I have a dataset of students, and I want to create a column that categorizes each student based on their and other students' data in their "subject" and "grade_letter" column because I eventually want to create a column that says "math_science_A", "science_B", etc. to know how many students got As, Bs, Cs, etc. based on the unique make ups.
I have a list of all potential combinations that a student can have, but when I try to iterate over R, my case_when only gives me the first category. I then tried to make multiple columns, so I could pivot longer later, but that also seemed to fail. Any help would be appreciated!
#Here's my sample dataset
library(tidyverse)
test <- tibble(student_id = c(1),
subject = c("math"),
grade_num = c(95),
grade = c("a"))
#Here's a sample of what I want (full desired output would be too long to write; see text below code chunks)
sample_of_desired_output <- tibble(student_id = c(1),
subject = c("math"),
grade_num = c(95),
grade = c("a"),
category = c("n_math_a", "n_science_a", "n_english_a", "n_math_science_a", "n_math_english_a"))
#####Here's what I tried
#Getting all combinations--this part works
all_subjects <- c("math", "science", "english")
i = 1
while(i <= length(all_subjects)) {
if(i == 1) {
all_subject_combos <- c()
} else {
some_combos <- combn(all_subjects, i, FUN = function(x) paste(x, collapse = "_"), simplify = TRUE)
all_subject_combos <- append(all_subject_combos, some_combos)
}
i <- i +1
}
all_grades <- c("A", "B", "C", "D", "F")
all_subjects_and_grades <- expand.grid(all_subject_combos, all_grades)

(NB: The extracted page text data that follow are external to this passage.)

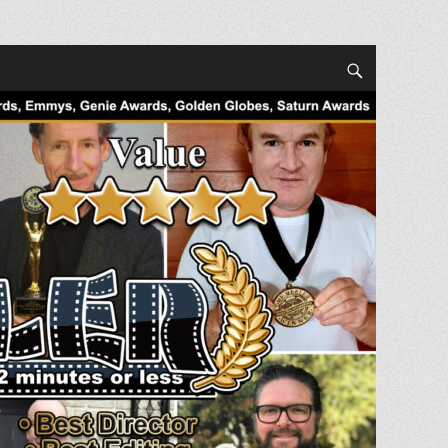
Search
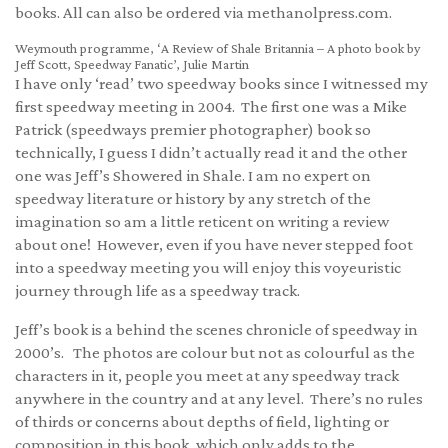
books. All can also be ordered via methanolpress.com.
Weymouth programme, ‘A Review of Shale Britannia – A photo book by
Jeff Scott, Speedway Fanatic’, Julie Martin
I have only ‘read’ two speedway books since I witnessed my
first speedway meeting in 2004. The first one was a Mike
Patrick (speedways premier photographer) book so
technically, I guess I didn’t actually read it and the other
one was Jeff’s Showered in Shale. I am no expert on
speedway literature or history by any stretch of the
imagination so am a little reticent on writing a review
about one! However, even if you have never stepped foot
into a speedway meeting you will enjoy this voyeuristic
journey through life as a speedway track.
Jeff’s book is a behind the scenes chronicle of speedway in
2000’s. The photos are colour but not as colourful as the
characters in it, people you meet at any speedway track
anywhere in the country and at any level. There’s no rules
of thirds or concerns about depths of field, lighting or
composition in this book, which only adds to the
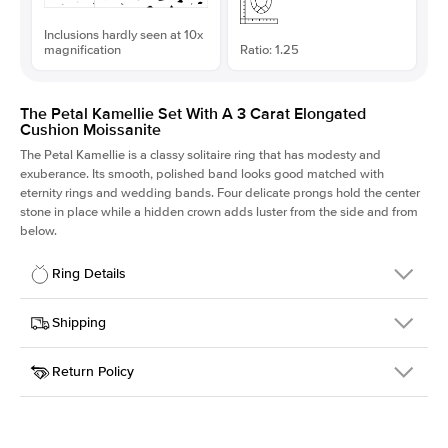
Inclusions hardly seen at 10x
magnification
Ratio: 1.25
The Petal Kamellie Set With A 3 Carat Elongated
Cushion Moissanite
The Petal Kamellie is a classy solitaire ring that has modesty and
exuberance. Its smooth, polished band looks good matched with
eternity rings and wedding bands. Four delicate prongs hold the center
stone in place while a hidden crown adds luster from the side and from
below.
Ring Details
Details
Shipping
SKU
379Q-ER-MOIS-ECU-9.1x7.3-YG-14
Return Policy
Width
This item is made to order and takes 3-4 weeks to craft.
1.5mm
We
ship FedEx Priority Overnight, signature required and fully
Center Stone
Elongated Cushion
insured.
Shape
Received an item you don't like? KEYZAR is proud to offer free
Material
14k Yellow Gold
returns within
30 days from receiving your item
. Contact our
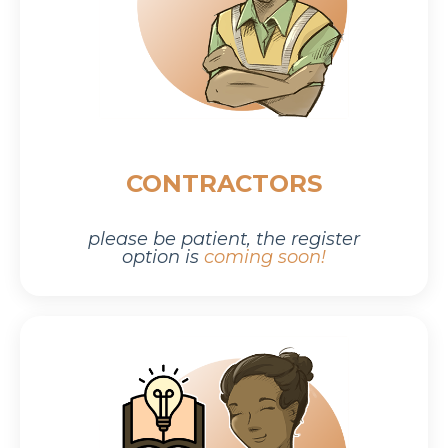
CONTRACTORS
please be patient,
the r
egister
option is
coming soon!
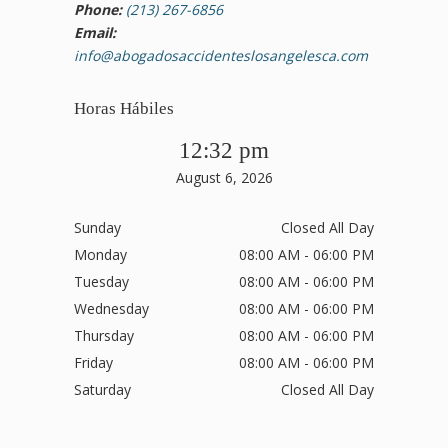
Phone:
(213) 267-6856
Email:
info@abogadosaccidenteslosangelesca.com
Horas Hábiles
12:32 pm
August 6, 2026
Sunday
Closed All Day
Monday
08:00 AM - 06:00 PM
Tuesday
08:00 AM - 06:00 PM
Wednesday
08:00 AM - 06:00 PM
Thursday
08:00 AM - 06:00 PM
Friday
08:00 AM - 06:00 PM
Saturday
Closed All Day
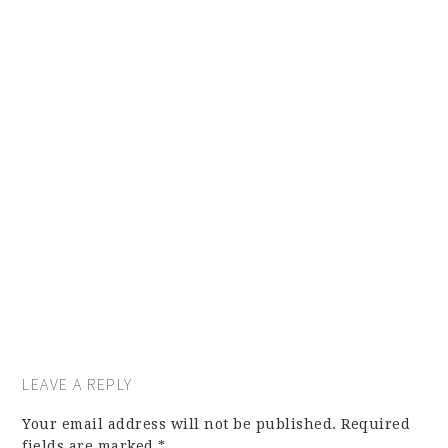
LEAVE A REPLY
Your email address will not be published.
Required
fields are marked
*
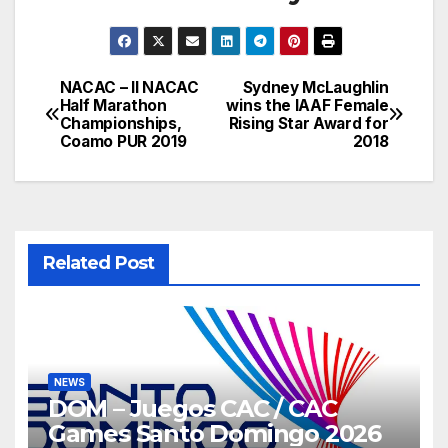
NACAC – II NACAC
Sydney McLaughlin
Post
Half Marathon
wins the IAAF Female
Championships,
Rising Star Award for
navigation
Coamo PUR 2019
2018
Related Post
NEWS
DOM – Juegos CAC / CAC
Games Santo Domingo 2026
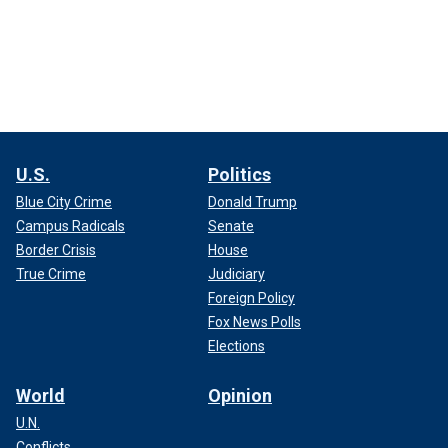
U.S.
Politics
Blue City Crime
Donald Trump
Campus Radicals
Senate
Border Crisis
House
True Crime
Judiciary
Foreign Policy
Fox News Polls
Elections
World
Opinion
U.N.
Conflicts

subjects_and_grades_combos <- all_subjects_and_grades %>%
unite("names", c(Var1, Var2)) %>%
mutate(names = tolower(paste0("n_", str_replace_all(names, "\\|", "_")))) %>%
pull(names)
#This part does not work but is what I tried:
i = 1
while(i <= length(subjects_and_grades_combos)) {
does_not_work <- test %>%
mutate("subject_grade_grouping_{{i}}" := case_when(
str_detect(subjects_and_grades_combos[i], subject) ~ subjects_and_grades_combos[i]))
i <- i +1
}
does_not_work
Note that in the final, there will be all potential combinations, so each student will have their data repeating many times. After I have this, I will be using this to calculate the number of students who fall into each category. So, in this example, math_a, math_science_a, math_english_a, and math_science_english_a would all have 1. Note that I do not need help calculating that part, and I am flexible with the order of the columns.